> [DESCRIPTION OF THE TASK] Without the pictures, restate all of the data below word for word.

■ ■ ■

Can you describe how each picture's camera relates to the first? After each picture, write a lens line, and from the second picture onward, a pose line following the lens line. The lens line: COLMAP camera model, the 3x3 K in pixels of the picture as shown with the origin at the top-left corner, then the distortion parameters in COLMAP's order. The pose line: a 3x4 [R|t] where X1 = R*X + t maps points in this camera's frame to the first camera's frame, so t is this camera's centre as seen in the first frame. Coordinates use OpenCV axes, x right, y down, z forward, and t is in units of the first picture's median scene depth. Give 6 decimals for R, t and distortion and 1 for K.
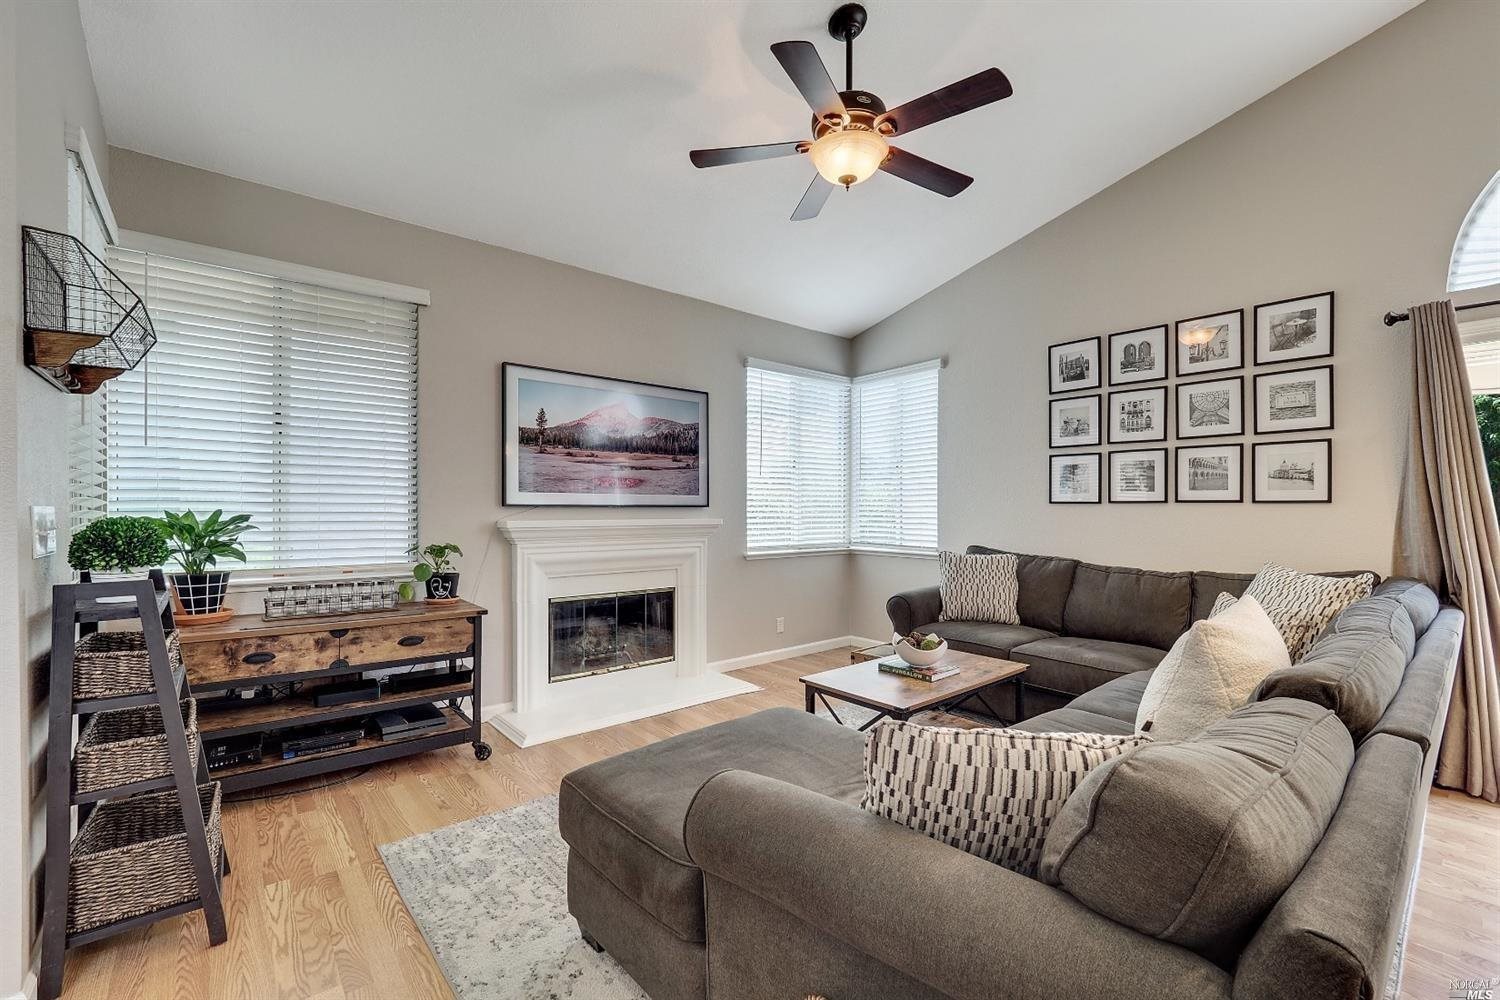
lens RADIAL K [[642.0, 0, 738.6], [0, 642.0, 508.4], [0, 0, 1]] dist [0.002945, 0.001951]
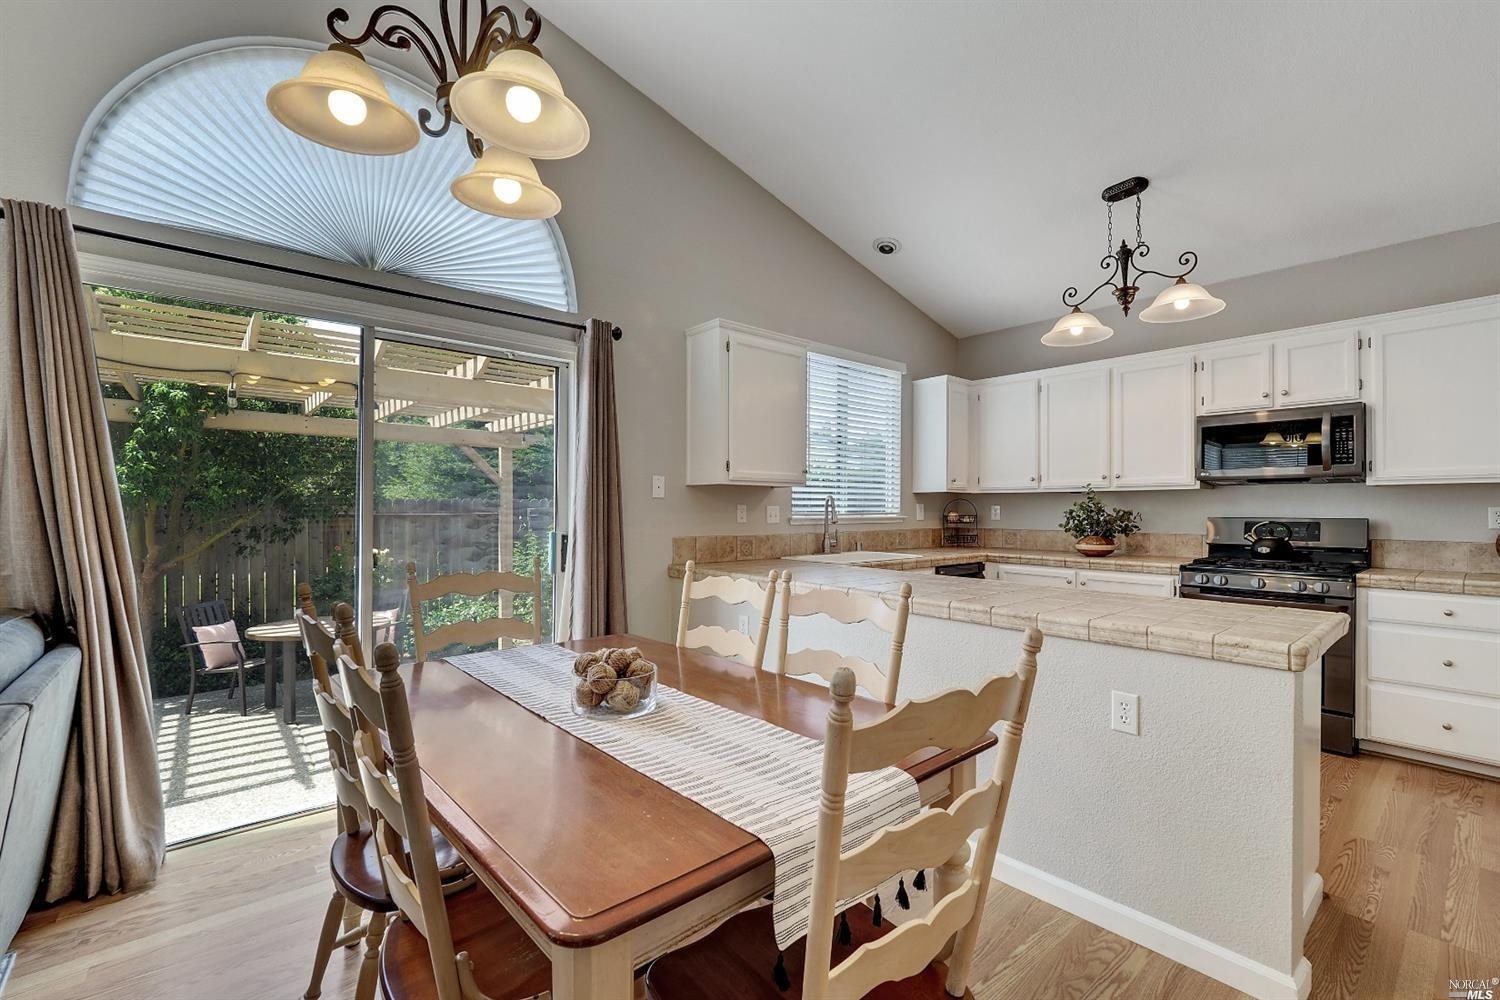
lens RADIAL K [[642.0, 0, 749.5], [0, 642.0, 504.1], [0, 0, 1]] dist [0.002945, 0.001951]
pose [[-0.011340, -0.009205, 0.999893, 0.283112], [-0.014160, 0.999859, 0.009044, -0.013152], [-0.999835, -0.014056, -0.011469, 0.189591]]
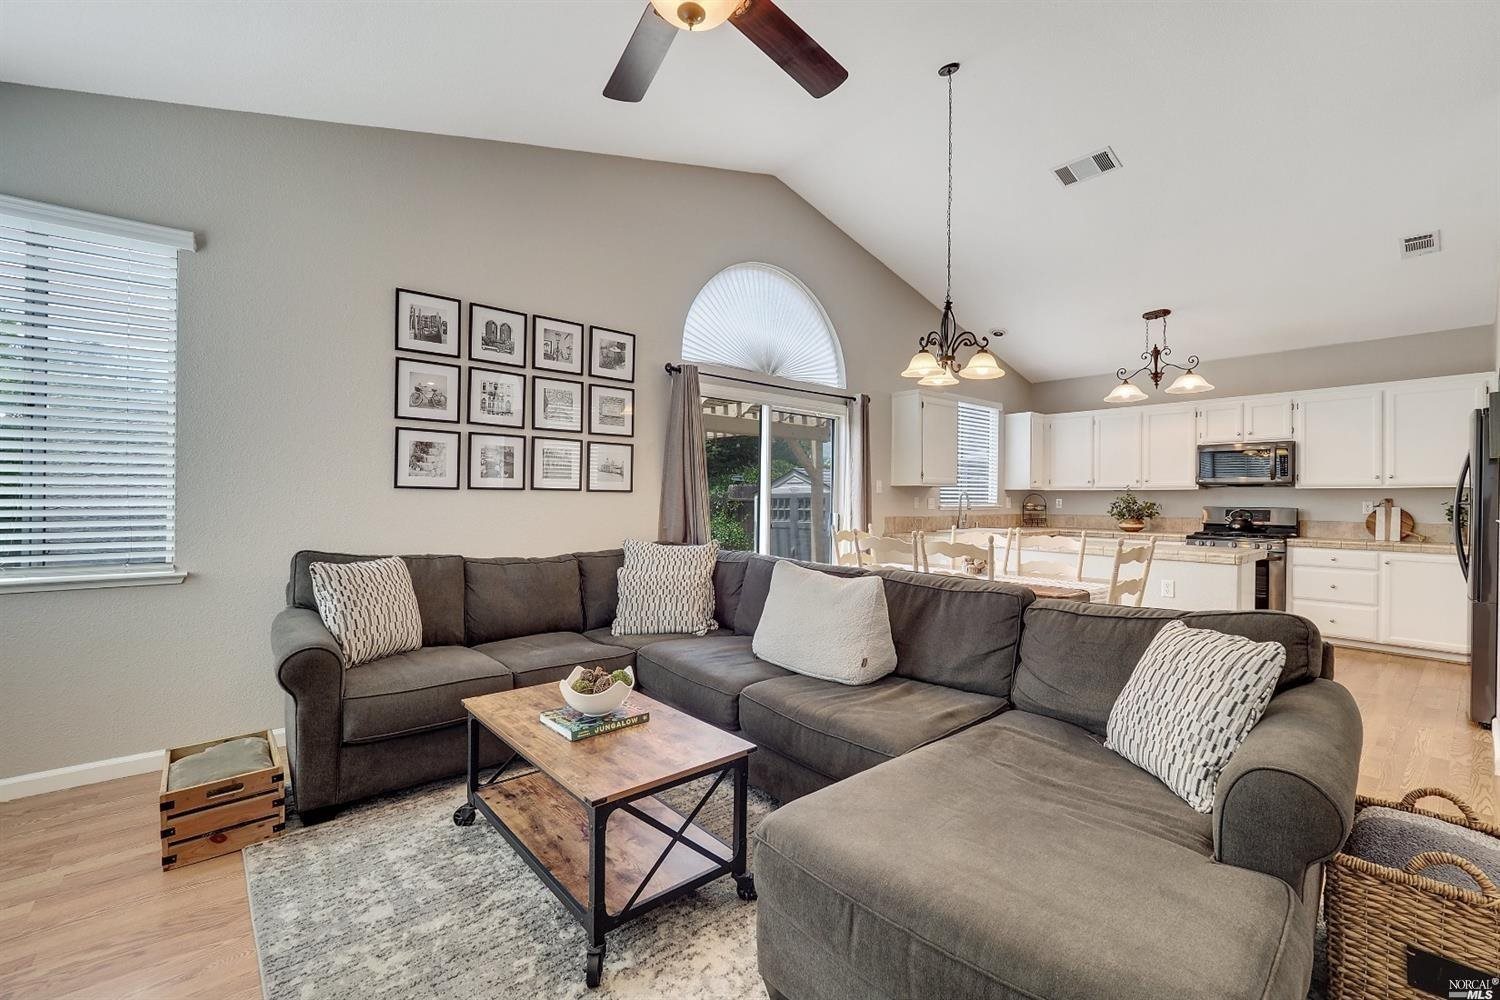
lens RADIAL K [[642.0, 0, 741.7], [0, 642.0, 497.2], [0, 0, 1]] dist [0.002945, 0.001951]
pose [[-0.010565, -0.013153, 0.999858, -0.351667], [-0.019387, 0.999728, 0.012946, -0.016871], [-0.999756, -0.019247, -0.010817, 0.660018]]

■ ■ ■

> [WRITTEN REPLY]
Can you describe how each picture's camera relates to the first? After each picture, write a lens line, and from the second picture onward, a pose line following the lens line. The lens line: COLMAP camera model, the 3x3 K in pixels of the picture as shown with the origin at the top-left corner, then the distortion parameters in COLMAP's order. The pose line: a 3x4 [R|t] where X1 = R*X + t maps points in this camera's frame to the first camera's frame, so t is this camera's centre as seen in the first frame. Coordinates use OpenCV axes, x right, y down, z forward, and t is in units of the first picture's median scene depth. Give 6 decimals for R, t and distortion and 1 for K.
lens RADIAL K [[642.0, 0, 738.6], [0, 642.0, 508.4], [0, 0, 1]] dist [0.002945, 0.001951]
lens RADIAL K [[642.0, 0, 749.5], [0, 642.0, 504.1], [0, 0, 1]] dist [0.002945, 0.001951]
pose [[-0.011340, -0.009205, 0.999893, 0.283112], [-0.014160, 0.999859, 0.009044, -0.013152], [-0.999835, -0.014056, -0.011469, 0.189591]]
lens RADIAL K [[642.0, 0, 741.7], [0, 642.0, 497.2], [0, 0, 1]] dist [0.002945, 0.001951]
pose [[-0.010565, -0.013153, 0.999858, -0.351667], [-0.019387, 0.999728, 0.012946, -0.016871], [-0.999756, -0.019247, -0.010817, 0.660018]]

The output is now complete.